» Work task
Count the lines in the records that contain the string "series" and reply with the number alone.

» The records
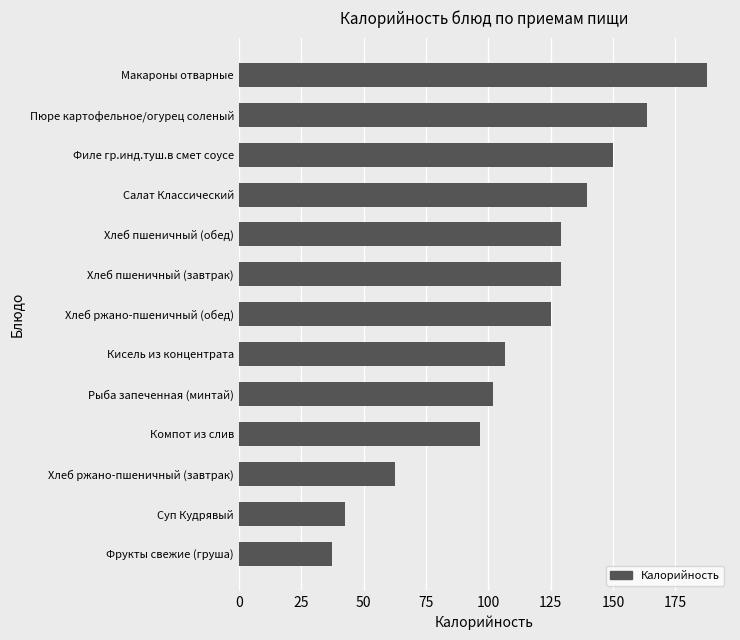

What is the sum of the values at Фрукты свежие (груша) and Кисель из концентрата?

144.3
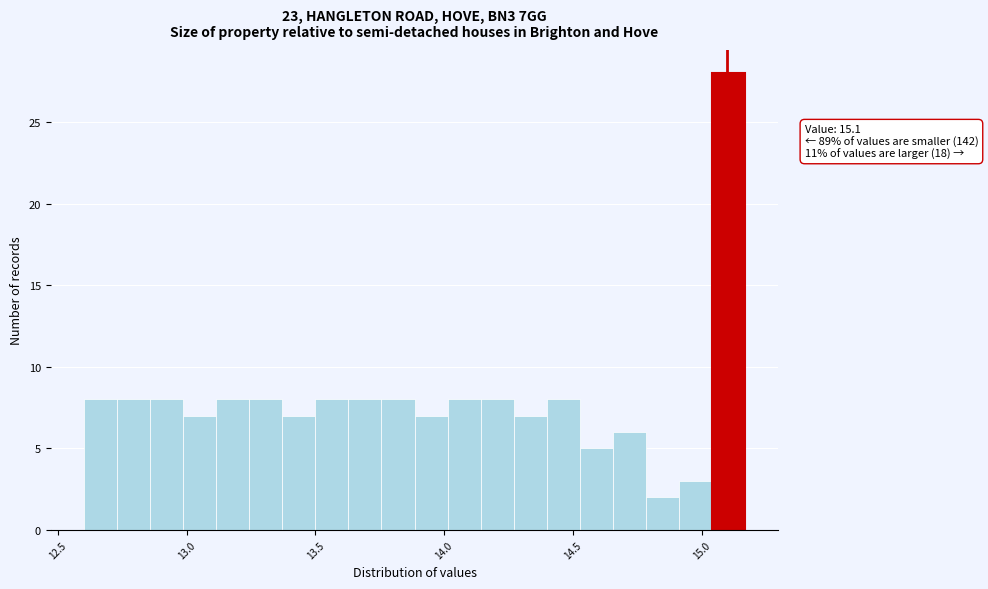

Around what value on the x-axis is the tallest bar? Give the approximate position of its centre, as read against the axis.

15.10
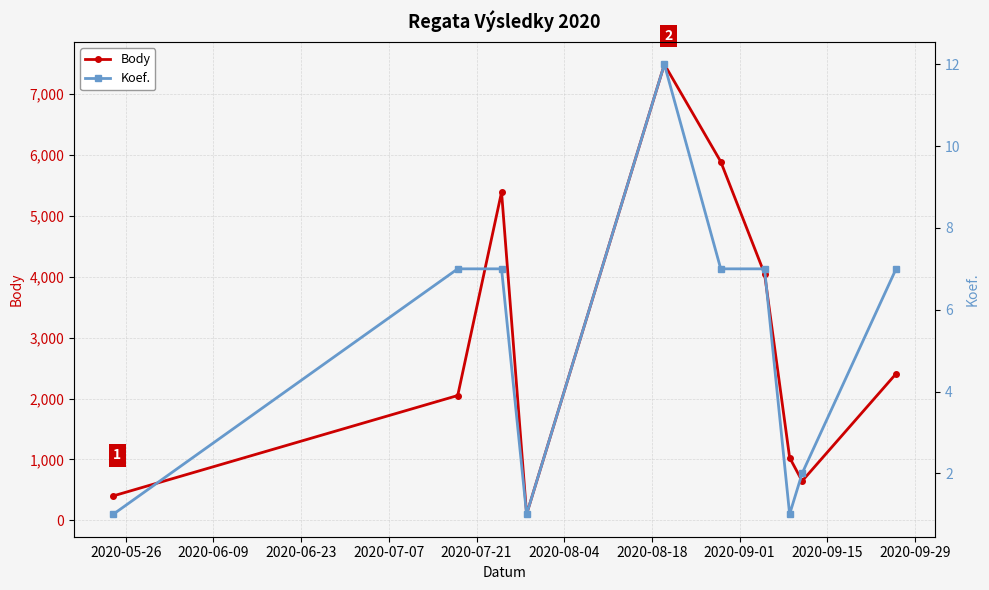

True or false: Body has more than 1 interior local peaks.

True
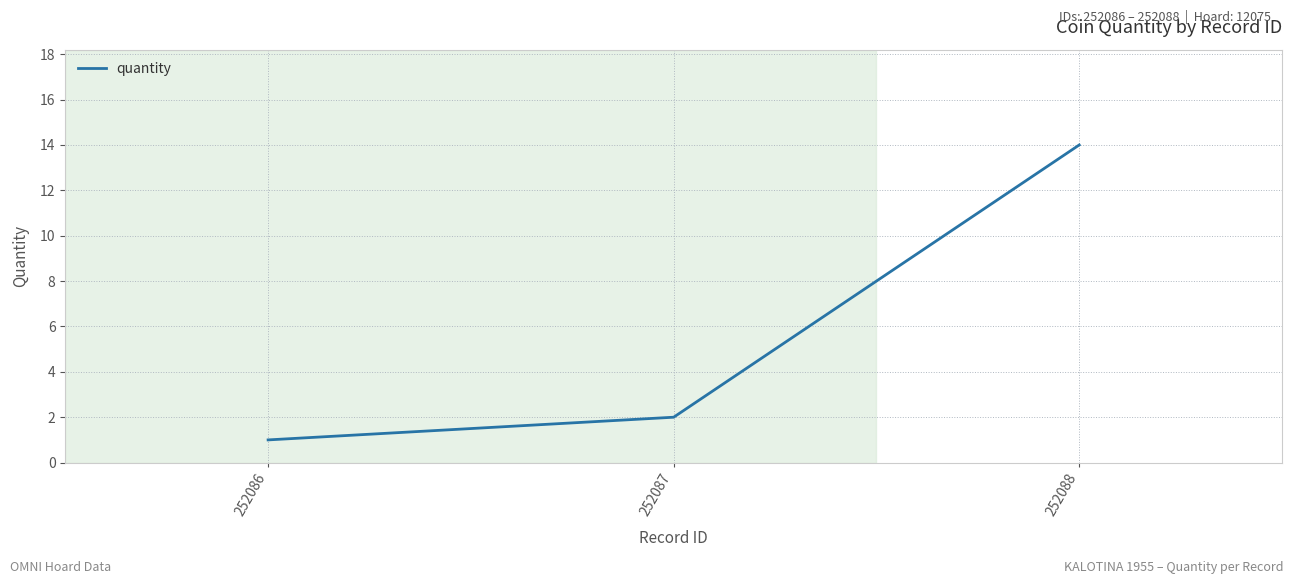

The chart shows a value of 2 at 252087. True or false?

True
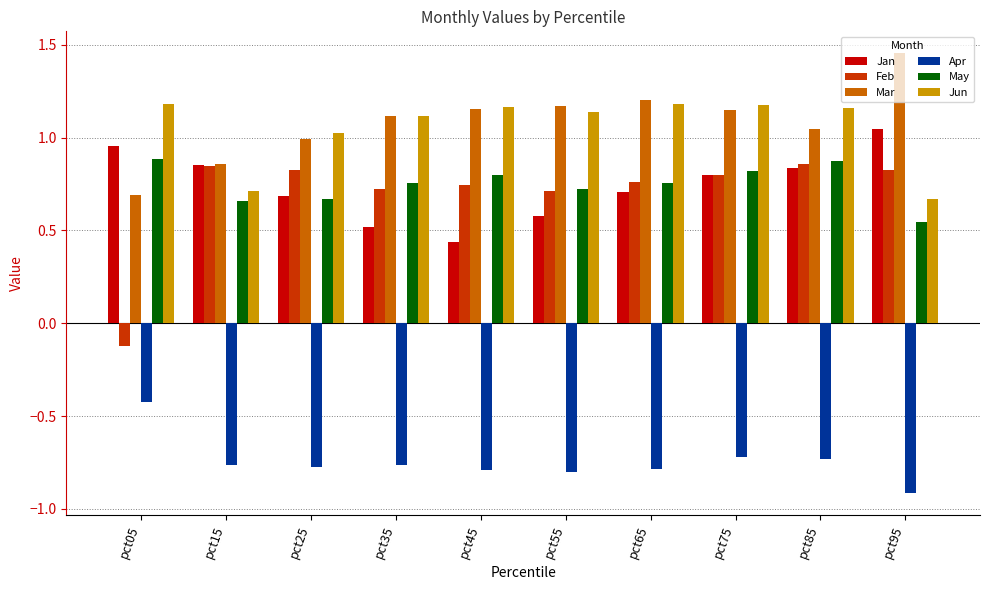

Which series has the largest range (max minus min)?

Feb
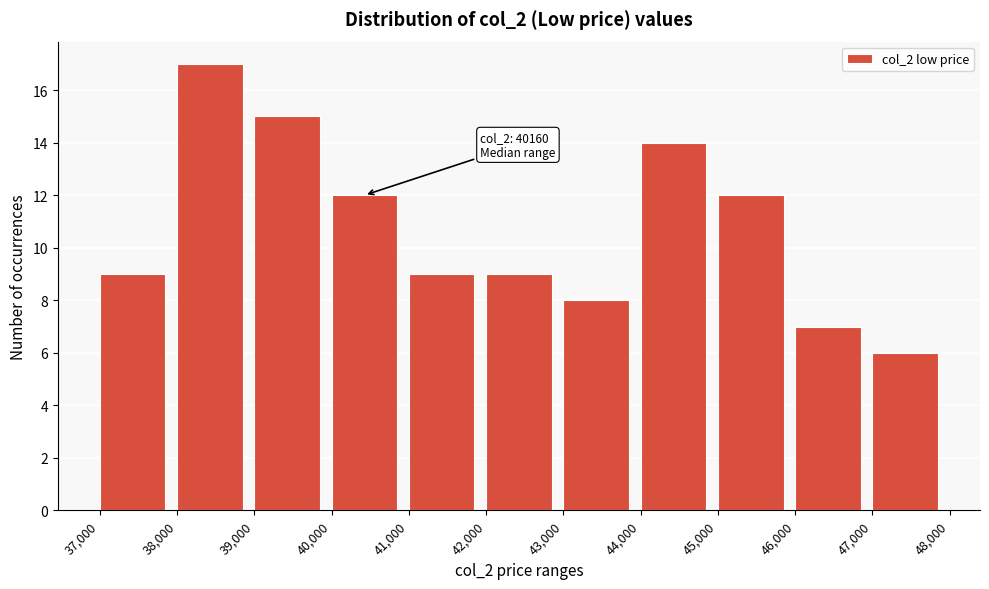

Over which range of the x-axis is the bar tallest?

38,000 to 39,000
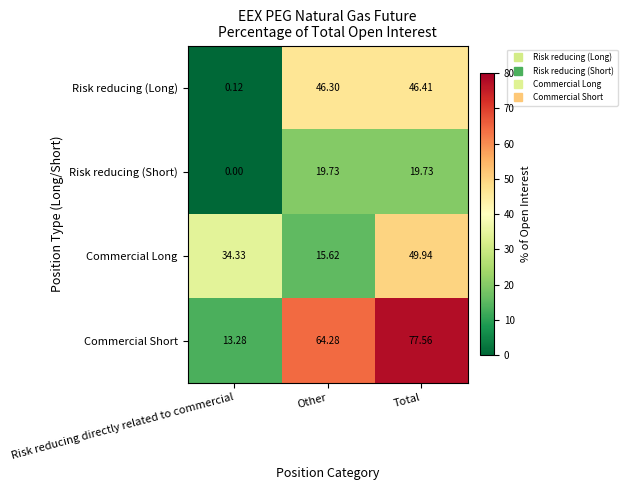

Which category has the highest value across all series?

Total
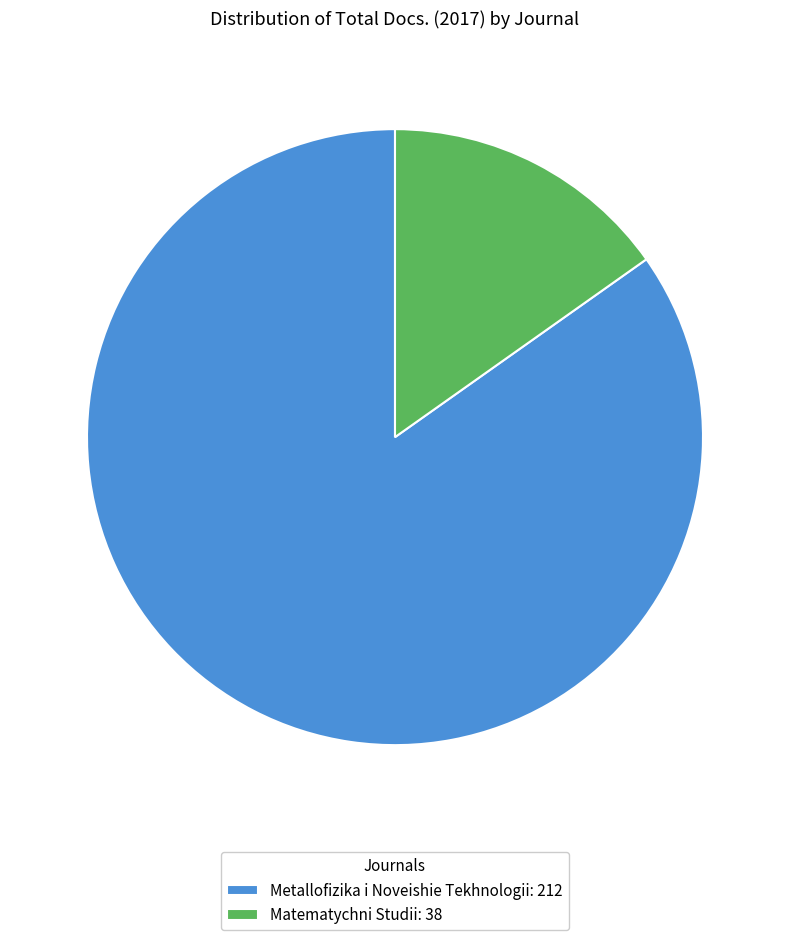

True or false: Matematychni Studii: 38 accounts for 28% of the total.

False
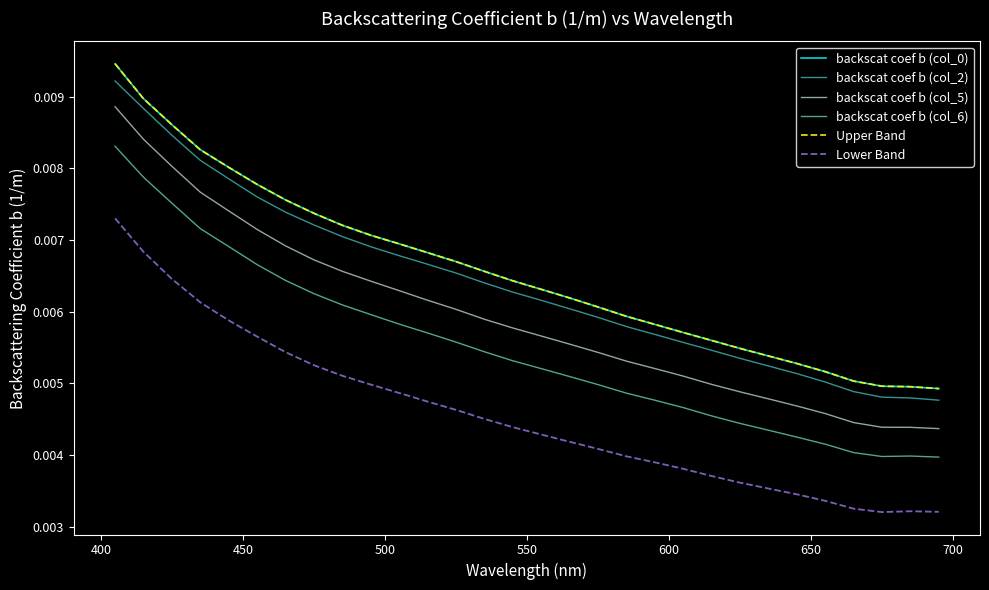

True or false: Upper Band has more than 1 points higher than both neighbors.

False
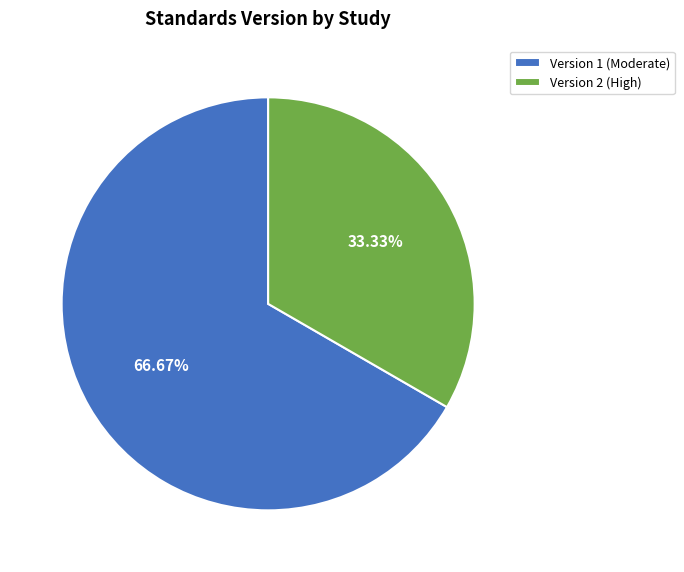

Rank the categories by value from lowest to highest.

Version 2 (High), Version 1 (Moderate)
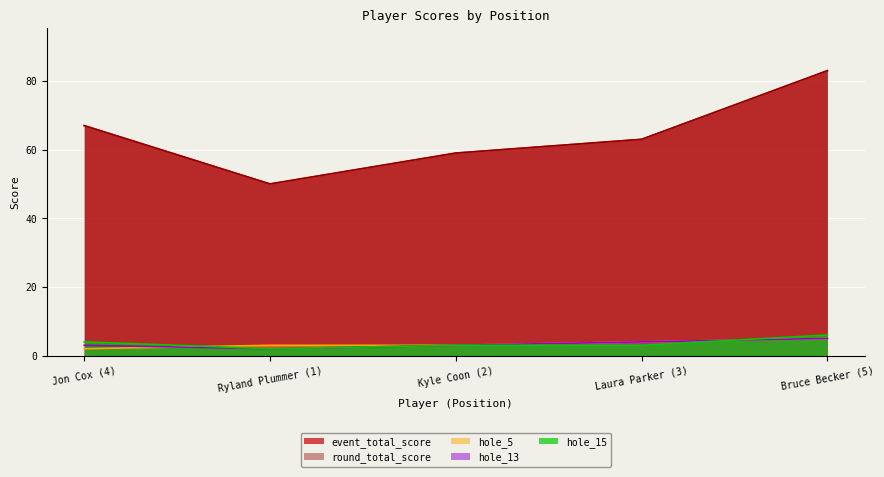

Does the chart display data point markers on the line(s)?

No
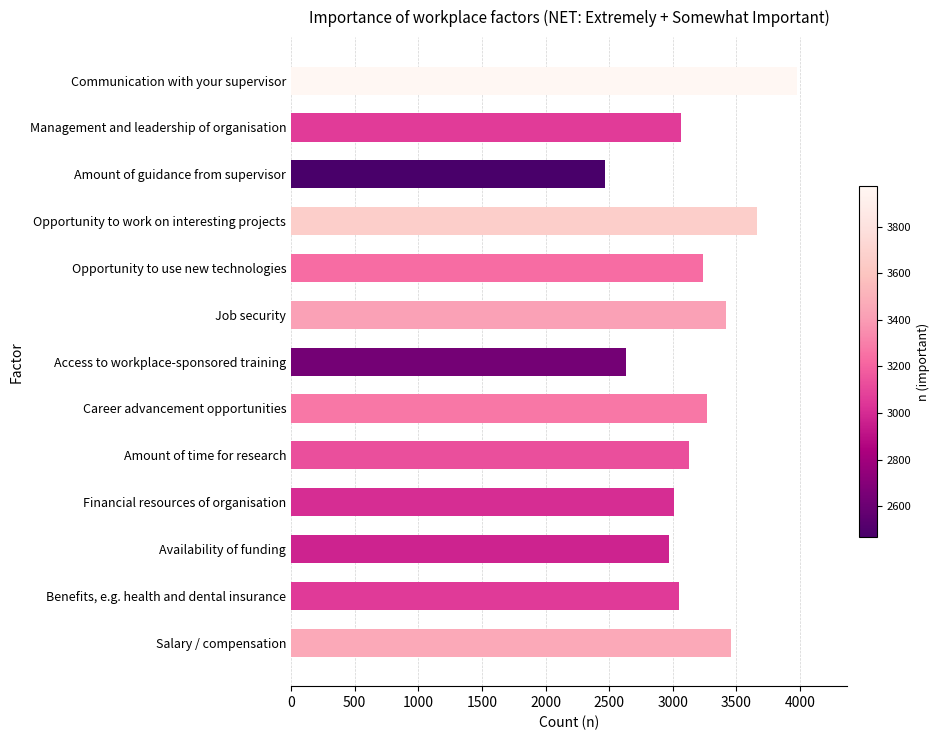

Rank the categories by value from highest to lowest.

Communication with your supervisor, Opportunity to work on interesting projects, Salary / compensation, Job security, Career advancement opportunities, Opportunity to use new technologies, Amount of time for research, Management and leadership of organisation, Benefits, e.g. health and dental insurance, Financial resources of organisation, Availability of funding, Access to workplace-sponsored training, Amount of guidance from supervisor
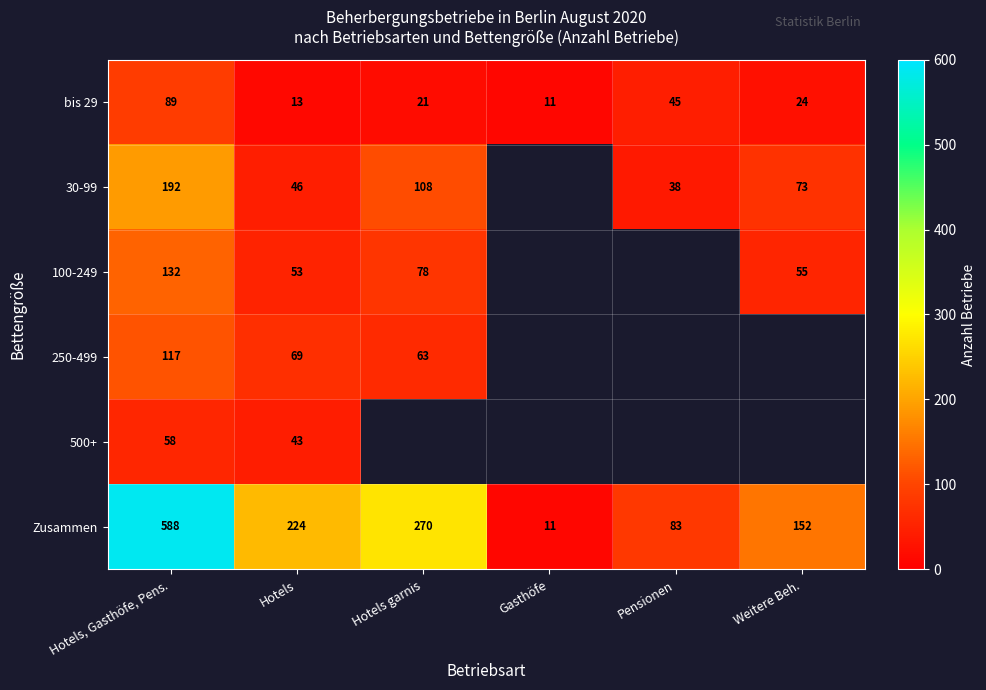

How many values in the Zusammen series are below 224?

3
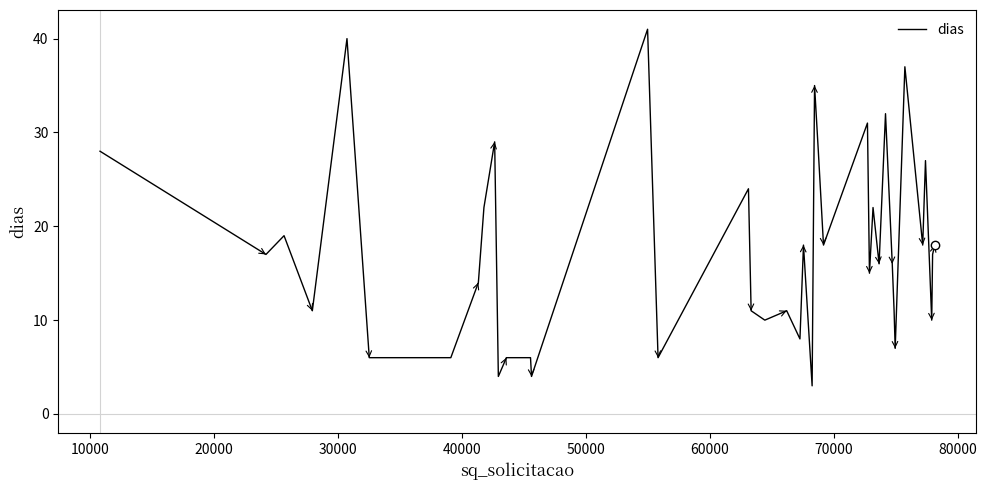

How many lines are shown in the chart?

1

» Exercise output
3